Ruth Marcus, the Washington Post deputy editorial page editor who broke the news, sums up just how nutty this NDA thing is:
Every president inveighs against leakers and bemoans the kiss-and-tell books; no president, to my knowledge, has attempted to impose such a pledge. And while White House staffers have various confidentiality obligations — maintaining the secrecy of classified information or attorney-client privilege, for instance — the notion of imposing a side agreement, supposedly enforceable even after the president leaves office, is not only oppressive but constitutionally repugnant.
The draft version of this NDA, per Marcus:
would expose violators to penalties of $10 million, payable to the federal government, for each and any unauthorized revelation of “confidential” information, defined as “all nonpublic information I learn of or gain access to in the course of my official duties in the service of the United States Government on White House staff,” including “communications . . . with members of the press” and “with employees of federal, state, and local governments.”
How far would the ban on speech go?
It would prohibit revelation of this confidential information in any form — including, get this, “the publication of works of fiction that contain any mention of the operations of the White House, federal agencies, foreign governments, or other entities interacting with the United States Government that is based on confidential information.”
It’s almost certain that the NDAs are unenforceable.
The NDAs, as described by the Post, contain an essential constitutional flaw. White House employees don’t work for President Trump. They work for the United States, so the U.S. is the supposed beneficiary of the non-disclosure agreements.
The U.S., and not President Trump, would also be responsible for enforcing the agreements, said law professors Heidi Kitrosser of the University of Minnesota and Mark Fenster of the University of Florida. But the First Amendment protects people against government restrictions on free speech. “These NDAs strike me as clearly unconstitutional under the First Amendment,” said Kitrosser.
“A public employee,” added Fenster, “can’t be forced to sign away the right to speak.”
After Trump’s out of office, the proper party to enforce the agreement remains the U.S. government. It’s hard to imagine a subsequent administration pursuing that course.
The circumstances under which government employees (and ex-employees) can be penalized for speech are limited.
[I]f you’re a current government employee or an ex-spy or FBI agent or otherwise handled classified material, you can get into trouble for talking. You may lose your job or your profits. But as the Washington Post described the Trump administration’s non-disclosure agreement, it purports to extend beyond current employees and to impose severe penalties for violations – and that’s where it runs into constitutional and administrative problems.

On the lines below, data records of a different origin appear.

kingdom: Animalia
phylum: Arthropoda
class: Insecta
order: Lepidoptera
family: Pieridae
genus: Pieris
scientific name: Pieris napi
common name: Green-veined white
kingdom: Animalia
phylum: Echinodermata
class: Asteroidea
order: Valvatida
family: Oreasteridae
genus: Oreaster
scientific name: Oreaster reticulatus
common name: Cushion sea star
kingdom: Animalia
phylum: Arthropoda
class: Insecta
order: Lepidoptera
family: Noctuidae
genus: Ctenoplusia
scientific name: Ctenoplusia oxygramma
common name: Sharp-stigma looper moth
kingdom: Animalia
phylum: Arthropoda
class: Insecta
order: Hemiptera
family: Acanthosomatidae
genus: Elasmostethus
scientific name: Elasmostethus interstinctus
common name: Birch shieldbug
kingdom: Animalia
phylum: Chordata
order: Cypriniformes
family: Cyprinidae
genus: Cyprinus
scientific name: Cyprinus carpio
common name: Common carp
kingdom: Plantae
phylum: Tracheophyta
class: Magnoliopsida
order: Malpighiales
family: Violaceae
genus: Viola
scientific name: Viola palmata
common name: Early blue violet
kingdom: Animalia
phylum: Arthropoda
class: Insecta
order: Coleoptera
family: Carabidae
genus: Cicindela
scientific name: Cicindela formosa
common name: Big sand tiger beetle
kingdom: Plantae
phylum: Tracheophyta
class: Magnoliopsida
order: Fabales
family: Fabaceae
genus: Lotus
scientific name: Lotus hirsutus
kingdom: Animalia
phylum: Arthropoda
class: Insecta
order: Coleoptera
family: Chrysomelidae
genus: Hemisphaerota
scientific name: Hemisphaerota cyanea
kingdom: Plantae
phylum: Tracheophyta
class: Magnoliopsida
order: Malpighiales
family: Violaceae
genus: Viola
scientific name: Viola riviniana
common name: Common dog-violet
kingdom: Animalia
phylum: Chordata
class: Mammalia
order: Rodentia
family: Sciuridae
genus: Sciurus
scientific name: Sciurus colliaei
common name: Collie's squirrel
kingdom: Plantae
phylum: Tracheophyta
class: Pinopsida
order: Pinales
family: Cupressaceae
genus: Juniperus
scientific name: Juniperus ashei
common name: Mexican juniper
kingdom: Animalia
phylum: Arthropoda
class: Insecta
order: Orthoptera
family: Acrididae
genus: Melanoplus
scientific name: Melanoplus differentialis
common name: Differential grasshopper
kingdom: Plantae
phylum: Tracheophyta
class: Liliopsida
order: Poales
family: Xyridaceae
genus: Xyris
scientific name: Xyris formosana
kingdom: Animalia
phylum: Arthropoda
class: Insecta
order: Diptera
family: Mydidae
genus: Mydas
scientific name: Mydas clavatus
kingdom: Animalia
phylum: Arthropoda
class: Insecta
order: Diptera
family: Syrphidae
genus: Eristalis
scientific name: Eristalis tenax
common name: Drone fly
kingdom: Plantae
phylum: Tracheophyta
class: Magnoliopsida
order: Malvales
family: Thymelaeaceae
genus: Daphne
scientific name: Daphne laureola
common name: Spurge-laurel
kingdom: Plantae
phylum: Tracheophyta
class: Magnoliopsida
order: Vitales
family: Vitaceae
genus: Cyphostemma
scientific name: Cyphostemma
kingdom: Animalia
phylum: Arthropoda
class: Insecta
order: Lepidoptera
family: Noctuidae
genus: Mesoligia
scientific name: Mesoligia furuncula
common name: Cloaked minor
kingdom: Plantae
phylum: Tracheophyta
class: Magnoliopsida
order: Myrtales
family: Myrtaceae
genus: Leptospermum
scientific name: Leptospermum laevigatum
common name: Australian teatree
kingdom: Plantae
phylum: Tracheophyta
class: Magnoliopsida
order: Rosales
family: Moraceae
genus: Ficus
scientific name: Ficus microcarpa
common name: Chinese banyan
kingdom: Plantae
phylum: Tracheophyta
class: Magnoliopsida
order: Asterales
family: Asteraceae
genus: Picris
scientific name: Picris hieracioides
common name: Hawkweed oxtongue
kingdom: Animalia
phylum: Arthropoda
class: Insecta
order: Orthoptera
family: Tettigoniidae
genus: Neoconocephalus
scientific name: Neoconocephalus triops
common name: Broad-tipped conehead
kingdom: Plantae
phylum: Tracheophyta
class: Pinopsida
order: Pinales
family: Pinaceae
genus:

If the government were to try and enforce one of these lunatic NDAs, an attorney who specializes in whistle-blowing law volunteered to represent employees, and ex-employees, pro bono. (The legality of such arrangements for current staff could be debatable, but let’s shelve that.)
The ACLU, too, has indicated its hostility to Trump’s empty NDAs. “Public employees can’t be gagged by private agreements,” said Ben Wizner, director of the ACLU’s Speech, Privacy, and Technology Project. “These so-called NDAs are unconstitutional and unenforceable.”
Almost as incredible as the notion of federal employees signing away their First Amendment rights: the White House Counsel’s Office was part of the push to get staffers to sign these overtly over-expansive, violative agreements. Did they think that the NDAs could be enforceable? Or, like so many other officials, were WHCO staffers just trying to placate Trump?